YOUR GOAL: Reproduce the data below word for word, from the line containing "genus: Cratylia" through the last line, including both.

Records from a collection:
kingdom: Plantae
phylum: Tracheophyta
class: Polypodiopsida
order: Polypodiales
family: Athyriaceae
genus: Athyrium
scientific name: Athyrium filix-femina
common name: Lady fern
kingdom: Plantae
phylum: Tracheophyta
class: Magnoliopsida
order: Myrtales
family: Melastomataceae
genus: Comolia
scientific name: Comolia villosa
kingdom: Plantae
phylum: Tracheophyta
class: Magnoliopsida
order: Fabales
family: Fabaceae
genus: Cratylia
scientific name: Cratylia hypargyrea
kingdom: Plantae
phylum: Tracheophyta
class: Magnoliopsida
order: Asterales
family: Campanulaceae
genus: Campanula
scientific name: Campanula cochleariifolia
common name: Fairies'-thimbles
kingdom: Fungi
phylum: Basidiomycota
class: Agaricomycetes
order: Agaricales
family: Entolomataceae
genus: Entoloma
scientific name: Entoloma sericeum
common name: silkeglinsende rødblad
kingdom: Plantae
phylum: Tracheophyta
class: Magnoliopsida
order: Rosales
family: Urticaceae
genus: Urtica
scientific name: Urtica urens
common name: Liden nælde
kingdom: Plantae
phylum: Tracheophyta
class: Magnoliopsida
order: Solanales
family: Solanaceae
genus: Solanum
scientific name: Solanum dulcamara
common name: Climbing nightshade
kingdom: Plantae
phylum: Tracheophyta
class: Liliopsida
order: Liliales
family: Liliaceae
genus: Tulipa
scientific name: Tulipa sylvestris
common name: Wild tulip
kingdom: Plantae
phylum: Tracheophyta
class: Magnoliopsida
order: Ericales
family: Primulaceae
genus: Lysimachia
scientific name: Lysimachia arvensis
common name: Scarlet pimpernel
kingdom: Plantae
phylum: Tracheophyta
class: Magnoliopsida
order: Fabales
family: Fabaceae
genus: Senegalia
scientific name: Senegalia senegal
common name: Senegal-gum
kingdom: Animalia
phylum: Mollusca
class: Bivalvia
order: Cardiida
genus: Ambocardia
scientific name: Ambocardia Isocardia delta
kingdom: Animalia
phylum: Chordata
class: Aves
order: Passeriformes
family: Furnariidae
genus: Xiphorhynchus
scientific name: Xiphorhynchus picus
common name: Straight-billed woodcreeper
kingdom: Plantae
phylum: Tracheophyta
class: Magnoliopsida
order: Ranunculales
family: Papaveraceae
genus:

FINAL RESULT:
genus: Cratylia
scientific name: Cratylia hypargyrea
kingdom: Plantae
phylum: Tracheophyta
class: Magnoliopsida
order: Asterales
family: Campanulaceae
genus: Campanula
scientific name: Campanula cochleariifolia
common name: Fairies'-thimbles
kingdom: Fungi
phylum: Basidiomycota
class: Agaricomycetes
order: Agaricales
family: Entolomataceae
genus: Entoloma
scientific name: Entoloma sericeum
common name: silkeglinsende rødblad
kingdom: Plantae
phylum: Tracheophyta
class: Magnoliopsida
order: Rosales
family: Urticaceae
genus: Urtica
scientific name: Urtica urens
common name: Liden nælde
kingdom: Plantae
phylum: Tracheophyta
class: Magnoliopsida
order: Solanales
family: Solanaceae
genus: Solanum
scientific name: Solanum dulcamara
common name: Climbing nightshade
kingdom: Plantae
phylum: Tracheophyta
class: Liliopsida
order: Liliales
family: Liliaceae
genus: Tulipa
scientific name: Tulipa sylvestris
common name: Wild tulip
kingdom: Plantae
phylum: Tracheophyta
class: Magnoliopsida
order: Ericales
family: Primulaceae
genus: Lysimachia
scientific name: Lysimachia arvensis
common name: Scarlet pimpernel
kingdom: Plantae
phylum: Tracheophyta
class: Magnoliopsida
order: Fabales
family: Fabaceae
genus: Senegalia
scientific name: Senegalia senegal
common name: Senegal-gum
kingdom: Animalia
phylum: Mollusca
class: Bivalvia
order: Cardiida
genus: Ambocardia
scientific name: Ambocardia Isocardia delta
kingdom: Animalia
phylum: Chordata
class: Aves
order: Passeriformes
family: Furnariidae
genus: Xiphorhynchus
scientific name: Xiphorhynchus picus
common name: Straight-billed woodcreeper
kingdom: Plantae
phylum: Tracheophyta
class: Magnoliopsida
order: Ranunculales
family: Papaveraceae
genus:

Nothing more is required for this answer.